1. **State the problem:** We need to find the compound interest rate $r$ such that an initial principal $P=5000$ grows to a final amount $A=9000$ in $t=4$ years.
2. **Formula used:** The compound interest formula is $$A = P \left(1 + \frac{r}{100}\right)^t$$ where $r$ is the annual interest rate in percent.

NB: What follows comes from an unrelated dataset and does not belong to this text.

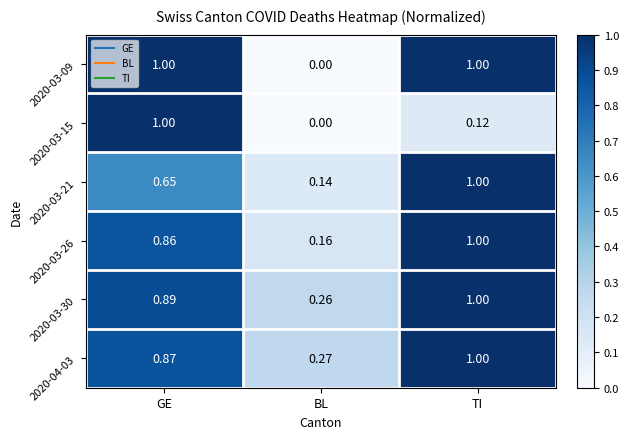

Which category has the lowest value in the 2020-03-15 series?

BL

3. **Substitute known values:** $$9000 = 5000 \left(1 + \frac{r}{100}\right)^4$$
4. **Isolate the compound factor:** Divide both sides by 5000:
$$\frac{9000}{5000} = \left(1 + \frac{r}{100}\right)^4$$
5. **Simplify the fraction:**
$$\cancel{\frac{9000}{5000}} = \frac{9}{5} = 1.8 = \left(1 + \frac{r}{100}\right)^4$$
6. **Take the fourth root of both sides:**
$$\sqrt[4]{1.8} = 1 + \frac{r}{100}$$
7. **Calculate the fourth root:**
$$\sqrt[4]{1.8} \approx 1.1574$$
8. **Solve for $r$:**
$$1.1574 = 1 + \frac{r}{100} \implies \frac{r}{100} = 0.1574 \implies r = 15.74$$
**Final answer:** The required compound interest rate is approximately **15.74%** per annum.